*** Opening Exercise material ***
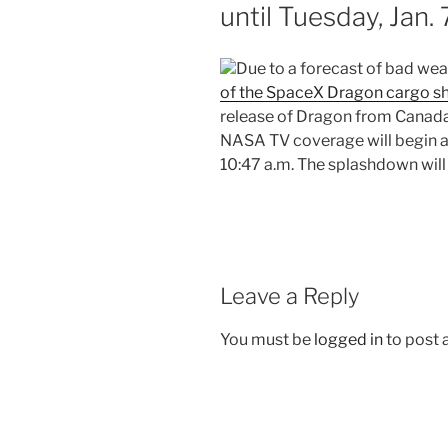
until Tuesday, Jan.
Due to a forecast of bad wea
of the SpaceX Dragon cargo s
release of Dragon from Canada
NASA TV coverage will begin a
10:47 a.m. The splashdown will
Leave a Reply
You must be
logged in
to post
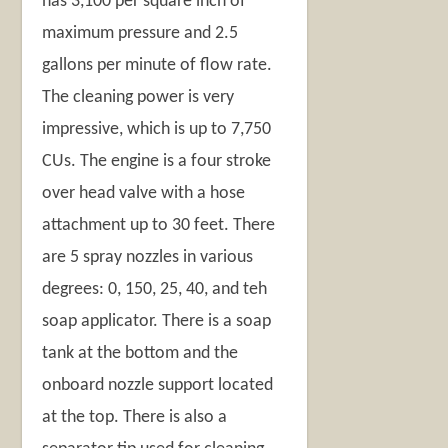
has 3,100 per square inch of
maximum pressure and 2.5
gallons per minute of flow rate.
The cleaning power is very
impressive, which is up to 7,750
CUs. The engine is a four stroke
over head valve with a hose
attachment up to 30 feet. There
are 5 spray nozzles in various
degrees: 0, 150, 25, 40, and teh
soap applicator. There is a soap
tank at the bottom and the
onboard nozzle support located
at the top. There is also a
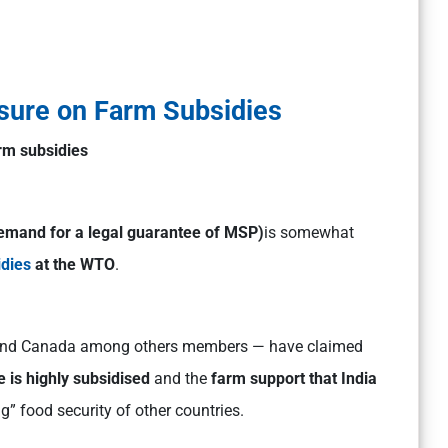
sure on Farm Subsidies
arm subsidies
emand for a legal guarantee of MSP)
is somewhat
idies
at the WTO
.
l and Canada among others members — have claimed
 is highly subsidised
and the
farm support that India
g” food security of other countries.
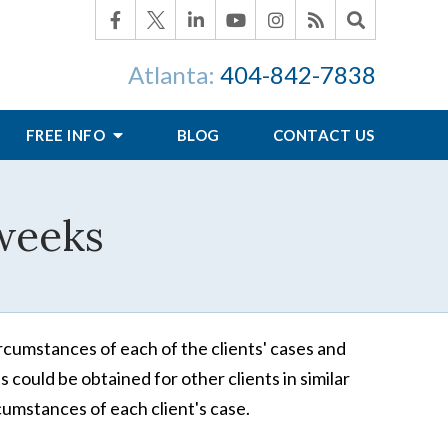
Atlanta:
404-842-7838
FREE INFO
BLOG
CONTACT US
 weeks
rcumstances of each of the clients' cases and
 could be obtained for other clients in similar
cumstances of each client's case.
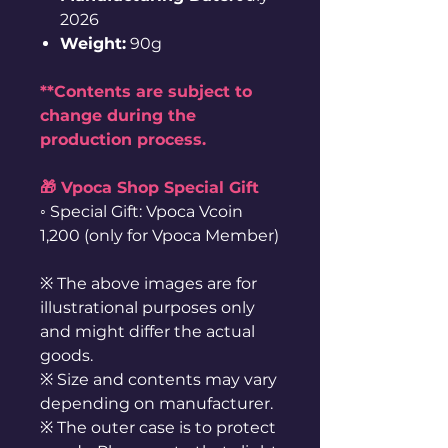
2026
Weight:
90g
**Contents are subject to
change during the
production process.
🎁 Vpoca Shop Special Gift
◦ Special Gift: Vpoca Vcoin
1,200 (only for Vpoca Member)
※ The above images are for
illustrational purposes only
and might differ the actual
goods.
※ Size and contents may vary
depending on manufacturer.
※ The outer case is to protect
*** Closing Exercise material ***
Quote, word for word, every line starting at the one that contains "change during the" and ending with the final line of the entries.

Exercise result:
change during the
production process.
🎁 Vpoca Shop Special Gift
◦ Special Gift: Vpoca Vcoin
1,200 (only for Vpoca Member)
※ The above images are for
illustrational purposes only
and might differ the actual
goods.
※ Size and contents may vary
depending on manufacturer.
※ The outer case is to protect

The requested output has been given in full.